A Decision Diagram Approach for the Parallel Machine Scheduling Problem with Chance Constraints
Nicolás Casassus, Margarita Castro, Gustavo Angulo
TL;DR
The paper tackles CC-PMSP with uncertain processing and setup times by introducing a DD-based decomposition that partitions the problem into a master assignment problem and per-machine, per-scenario subproblems. It develops two DD formulations, DD-LJ (linear arc costs) and DD-JS (nonlinear costs to shrink diagrams), and derives No-Good and IIS cuts from the DDs to prune infeasible master solutions. The approach extends Lozano & Smith's two-stage cuts to CCP and demonstrates, across 405 instances, that DD-based decompositions outperform a strong IP baseline, with the best DD variant solving substantially more instances and achieving notably smaller average gaps. The work also investigates symmetry breaking and candidate-solution improvements, and provides a detailed evaluation of DD-LJ and DD-JS performance across VRP, ORS, and Equal data sets, confirming the superior effectiveness of DD-based methods in this scheduling context.
Abstract
The Chance-Constrained Parallel Machine Scheduling Problem (CC-PMSP) assigns jobs with uncertain processing times to machines, ensuring that each machine's availability constraints are met with a certain probability. We present a decomposition approach where the master problem assigns jobs to machines, and the subproblems schedule the jobs on each machine while verifying the solution's feasibility under the chance constraint. We propose two different Decision Diagram (DD) formulations to solve the subproblems and generate cuts. The first formulation employs DDs with a linear cost function, while the second uses a non-linear cost function to reduce the diagram's size. We show how to generate no-good and irreducible infeasible subsystem (IIS) cuts based on our DDs.

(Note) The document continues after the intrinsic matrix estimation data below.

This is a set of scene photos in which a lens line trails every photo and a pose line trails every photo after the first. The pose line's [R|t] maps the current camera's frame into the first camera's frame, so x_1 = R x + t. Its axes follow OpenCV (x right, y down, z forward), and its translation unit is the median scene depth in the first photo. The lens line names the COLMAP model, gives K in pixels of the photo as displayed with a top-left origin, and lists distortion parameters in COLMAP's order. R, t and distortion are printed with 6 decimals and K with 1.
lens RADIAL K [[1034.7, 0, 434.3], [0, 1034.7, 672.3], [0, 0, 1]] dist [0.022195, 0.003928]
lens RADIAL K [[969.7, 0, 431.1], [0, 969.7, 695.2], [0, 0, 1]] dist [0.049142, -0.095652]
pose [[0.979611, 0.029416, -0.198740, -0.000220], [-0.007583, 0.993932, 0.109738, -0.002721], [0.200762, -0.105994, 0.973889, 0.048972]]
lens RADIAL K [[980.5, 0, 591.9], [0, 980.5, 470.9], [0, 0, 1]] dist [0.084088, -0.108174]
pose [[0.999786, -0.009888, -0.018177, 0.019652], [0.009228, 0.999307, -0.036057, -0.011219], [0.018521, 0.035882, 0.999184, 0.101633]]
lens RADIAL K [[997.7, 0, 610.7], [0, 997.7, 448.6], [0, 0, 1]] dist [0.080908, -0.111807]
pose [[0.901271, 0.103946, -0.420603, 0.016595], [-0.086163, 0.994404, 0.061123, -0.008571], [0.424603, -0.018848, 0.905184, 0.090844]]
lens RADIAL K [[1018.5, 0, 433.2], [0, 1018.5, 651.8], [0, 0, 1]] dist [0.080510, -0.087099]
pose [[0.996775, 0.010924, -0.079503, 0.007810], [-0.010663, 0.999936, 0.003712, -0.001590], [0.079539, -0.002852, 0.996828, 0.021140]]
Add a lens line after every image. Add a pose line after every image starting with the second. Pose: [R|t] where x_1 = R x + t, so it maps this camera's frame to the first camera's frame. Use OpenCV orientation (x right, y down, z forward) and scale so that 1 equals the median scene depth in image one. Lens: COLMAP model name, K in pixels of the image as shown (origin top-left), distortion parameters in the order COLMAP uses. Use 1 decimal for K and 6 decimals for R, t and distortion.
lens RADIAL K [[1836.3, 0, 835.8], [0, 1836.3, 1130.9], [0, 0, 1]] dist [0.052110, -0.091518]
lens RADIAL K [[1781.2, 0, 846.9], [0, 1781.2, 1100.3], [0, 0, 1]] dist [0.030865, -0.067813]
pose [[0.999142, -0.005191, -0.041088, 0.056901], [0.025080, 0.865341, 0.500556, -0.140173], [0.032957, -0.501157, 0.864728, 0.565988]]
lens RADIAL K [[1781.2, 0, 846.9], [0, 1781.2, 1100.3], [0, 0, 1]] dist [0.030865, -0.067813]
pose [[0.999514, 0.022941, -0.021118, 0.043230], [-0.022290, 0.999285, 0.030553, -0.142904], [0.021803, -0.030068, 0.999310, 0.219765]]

Additionally, we extend the cuts proposed by Lozano & Smith (2018) to solve two-stage stochastic programming models. Our DD-based methodology outperforms traditional integer programming (IP) models designed to solve the CC-PMSP in several instances. Specifically, our best DD-based approach solves 55 more instances than the best IP alternative (from a total of 405) and typically achieves smaller gaps (50% vs. 120% gap on average).